Komşularımızda olduğu gibi topraklarımızdan petrol ya da doğalgaz fışkırmadı... Ama Anadolu insanının bilinci bu toprakların kaderini, komşularımızın sahip olamadıkları zenginliklerle donattı... "Kader size sadece limon veriyorsa, bundan limonata yapmayı denemelisiniz" denilmez mi?
İşte bu bilinç sayesinde bu zor coğrafyada çoğulcu ve özgürlükçü demokrasi yaşıyor. Bilinçli insanlar ve toplumlar en elverişsiz coğrafyalarda bile, kaderlerinin yönünü olumluya çevirecek kararlar alabilirler. Bu bilincin sandığa yansıması sayesinde Türkiye'nin alt ve üst yapısı yenilendi... Yollar, köprüler yapıldı, köylü toplum kentli oldu. Türkiye bir turizm ve bir ihracat ülkesi olarak 21'inci yüzyılı karşıladı.
Seçilmişler ve hizmetleri
Halkın oyları ile sandıktan çıkanlar ülkeyi yarınlara hazırladı. Sonra da hizmet nöbetini yeni partiler ve liderler devraldı. İçerideki bilinçsiz azınlığın davranışlarına ve dışarıdaki komplolara rağmen ve askeri darbelerle bu akışın yönü çevrilmeye çalışılsa bile, su yatağında akmaya devam etti. Komşularımızın petrol zenginlikleri ile teokratik rejimler ve oligarşik dikta rejimleri fonlanırken, Türkiye gemisi yelkenlerini farklı ufukların rüzgârlarına açabildi.
İktidar ebedi değildir
Derin toplum seçilmişlerin meşru kabul edilmediği siyasal modelin ya "Anarşi" ya da "Militarizm" olacağını çok iyi biliyor. Ve bu insanlar Tayyip Erdoğan'dan veya AK Parti'den bıktıkları ya da onu başarısız buldukları zaman oylarıyla başka bir partiyi ve siyasetçiyi iktidara taşıyacaklarını da biliyorlar.
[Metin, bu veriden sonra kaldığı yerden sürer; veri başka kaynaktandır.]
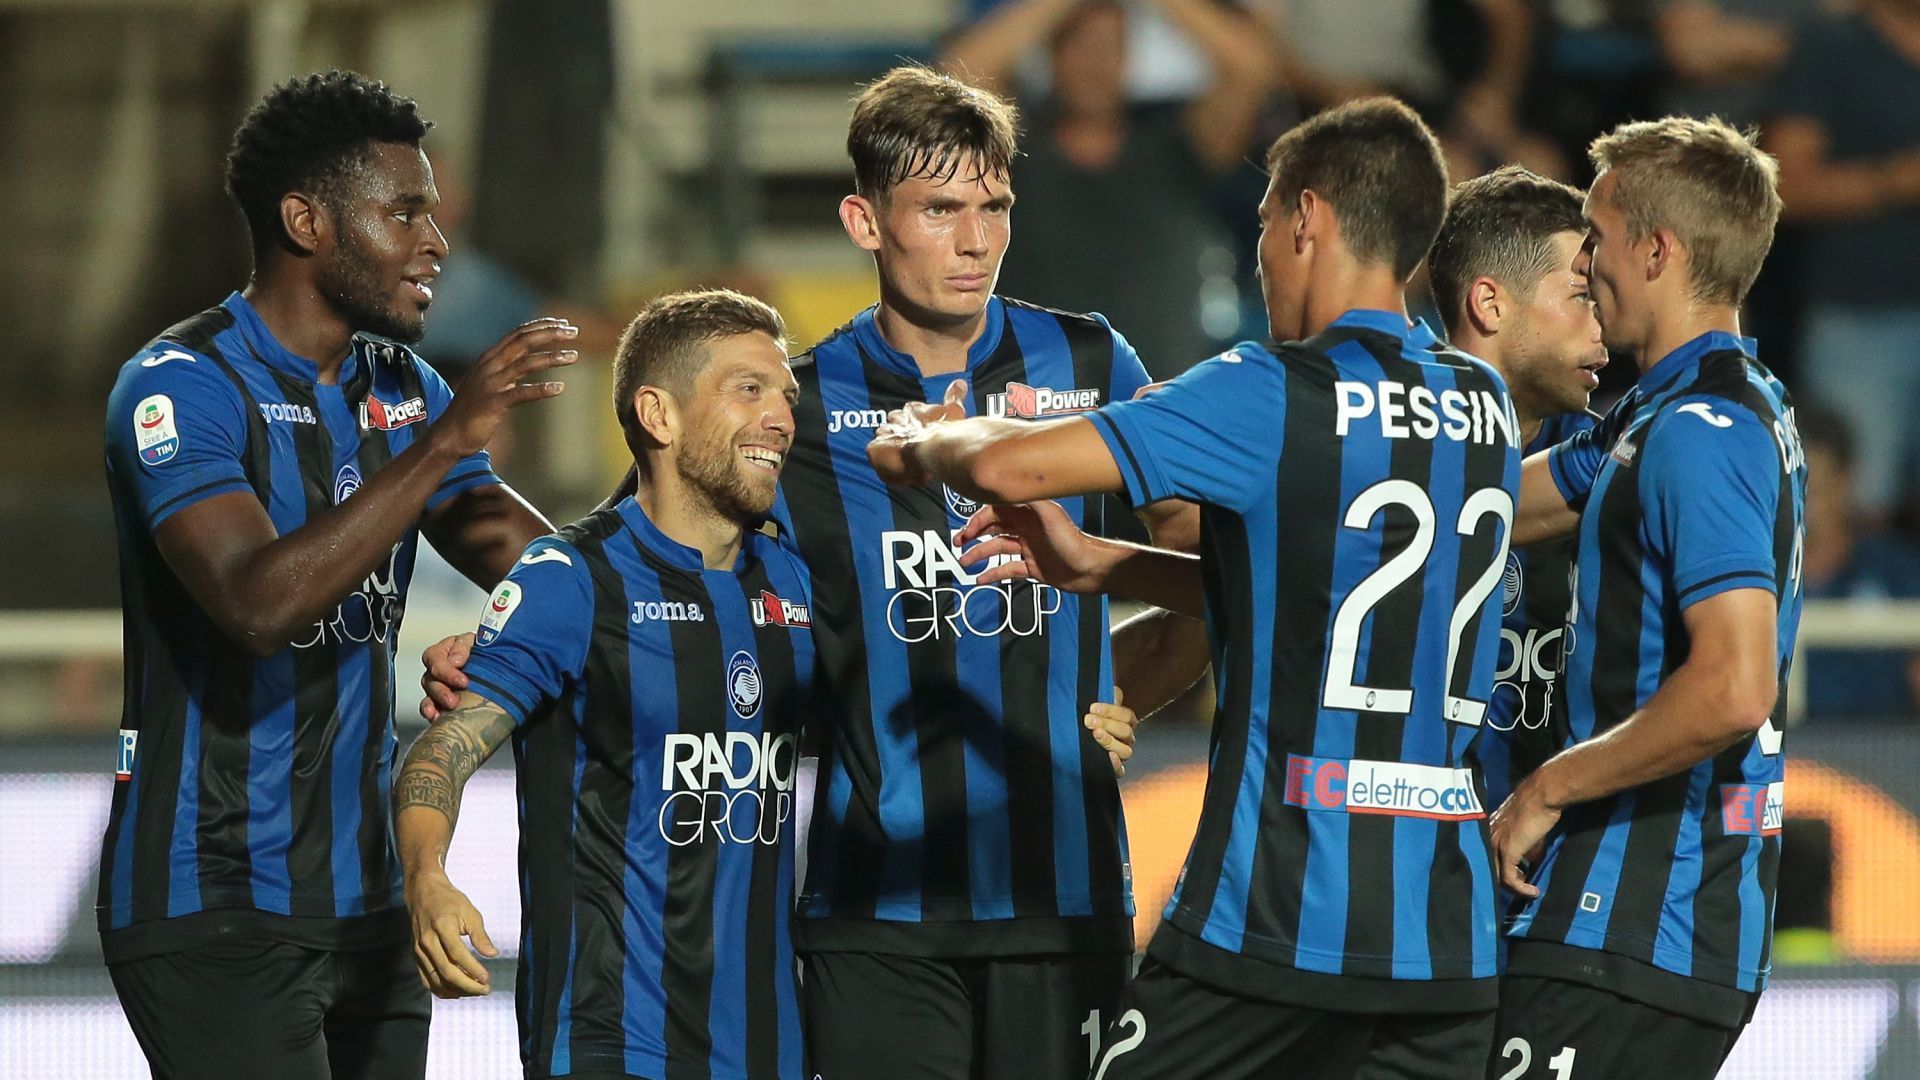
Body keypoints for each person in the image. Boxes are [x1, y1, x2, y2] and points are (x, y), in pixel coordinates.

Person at [423, 66, 1180, 1080]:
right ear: (864, 221)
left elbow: (1218, 561)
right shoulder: (804, 405)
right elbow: (652, 546)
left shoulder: (1091, 365)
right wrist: (526, 639)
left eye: (994, 206)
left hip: (1066, 895)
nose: (976, 238)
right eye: (941, 208)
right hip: (875, 913)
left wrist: (1136, 682)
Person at [869, 96, 1519, 1079]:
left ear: (1308, 217)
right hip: (1443, 934)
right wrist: (1102, 565)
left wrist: (929, 439)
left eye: (1263, 221)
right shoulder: (1486, 405)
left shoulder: (1272, 389)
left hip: (1277, 915)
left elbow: (1011, 471)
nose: (1261, 248)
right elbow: (1328, 600)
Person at [98, 71, 570, 1079]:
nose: (435, 243)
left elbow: (546, 574)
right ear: (307, 221)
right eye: (404, 213)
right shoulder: (179, 388)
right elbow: (256, 603)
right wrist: (445, 444)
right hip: (213, 897)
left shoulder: (403, 387)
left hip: (370, 901)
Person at [395, 290, 816, 1079]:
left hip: (768, 1048)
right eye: (748, 389)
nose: (781, 417)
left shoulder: (792, 580)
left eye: (786, 395)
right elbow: (440, 752)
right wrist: (428, 880)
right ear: (658, 414)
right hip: (608, 1040)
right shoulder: (572, 580)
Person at [1491, 116, 1806, 1076]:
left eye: (1595, 235)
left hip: (1640, 921)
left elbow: (1734, 687)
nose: (1584, 266)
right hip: (1634, 926)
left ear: (1658, 250)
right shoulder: (1678, 408)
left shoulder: (1701, 431)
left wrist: (1545, 788)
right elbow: (1496, 503)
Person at [941, 0, 1278, 374]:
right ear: (1051, 54)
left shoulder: (1177, 148)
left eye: (1109, 46)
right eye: (1079, 45)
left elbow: (1251, 70)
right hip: (1033, 403)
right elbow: (959, 71)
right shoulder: (1012, 153)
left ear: (1127, 58)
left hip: (1156, 400)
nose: (1094, 63)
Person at [1426, 165, 1605, 833]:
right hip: (1404, 869)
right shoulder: (1377, 452)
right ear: (1489, 303)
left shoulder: (1616, 466)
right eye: (1581, 296)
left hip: (1553, 880)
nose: (1602, 323)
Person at [1769, 0, 1920, 520]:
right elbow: (1784, 186)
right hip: (1860, 316)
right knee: (1851, 512)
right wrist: (1896, 181)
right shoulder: (1833, 46)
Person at [1792, 403, 1920, 720]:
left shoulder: (1896, 569)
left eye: (1813, 486)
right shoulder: (1750, 578)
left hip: (1881, 758)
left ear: (1847, 478)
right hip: (1788, 761)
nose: (1800, 502)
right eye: (1787, 486)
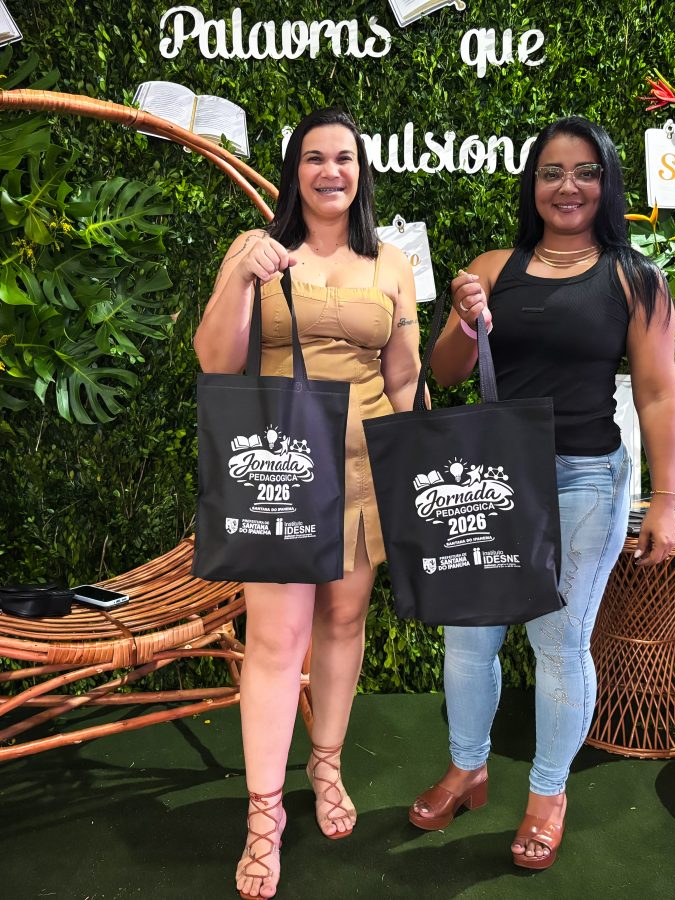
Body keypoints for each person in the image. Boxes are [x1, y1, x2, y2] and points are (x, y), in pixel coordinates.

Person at [407, 116, 675, 870]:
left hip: (584, 478)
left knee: (559, 643)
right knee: (469, 636)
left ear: (607, 182)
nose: (568, 186)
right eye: (552, 171)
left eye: (586, 171)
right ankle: (467, 768)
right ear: (532, 184)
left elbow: (658, 393)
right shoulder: (495, 268)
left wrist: (662, 501)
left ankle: (548, 794)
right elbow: (447, 372)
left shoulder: (634, 279)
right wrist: (469, 321)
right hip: (493, 480)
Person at [193, 108, 420, 900]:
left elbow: (403, 376)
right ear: (295, 171)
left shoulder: (391, 263)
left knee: (344, 622)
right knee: (273, 642)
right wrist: (240, 278)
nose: (331, 171)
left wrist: (413, 467)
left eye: (344, 158)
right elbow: (216, 361)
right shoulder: (256, 250)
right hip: (280, 475)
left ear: (361, 172)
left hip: (364, 475)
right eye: (314, 158)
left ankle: (325, 765)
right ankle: (264, 815)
Oyları ile kaç iktidarı değiştirdi bu insanlar... Bir seçimde birinci olan partinin ertesi seçimde baraj altında kaldığını görmedik mi? Bundan sonra da bu hep böyle olacak!
Aklın yolu gerçekçiliktir
"Olanla öleni geri getirmek mümkün değildir" gerçeğini kabul etmemiz gerekiyor... Ama isterseniz müspet bilimlerdeki olmayana ergi metodu ile olmuş bitmiş siyasal gerçekleri de, hayal âlemimizde değiştirmeyi deneyebiliriz. Seçmenin iradesine değil de terörizme ya da kökü dışarıda örgütlere bel bağlayarak, geleceği görmeye çalışabiliriz. Bizi ortak kadere sahip kılan birlikteliklerimiz yerine, bizi birbirimize düşman kılacak farklılıklarımızı vurgulayabiliriz.
Ama aklın ve gerçeklerin yolu bu değildir.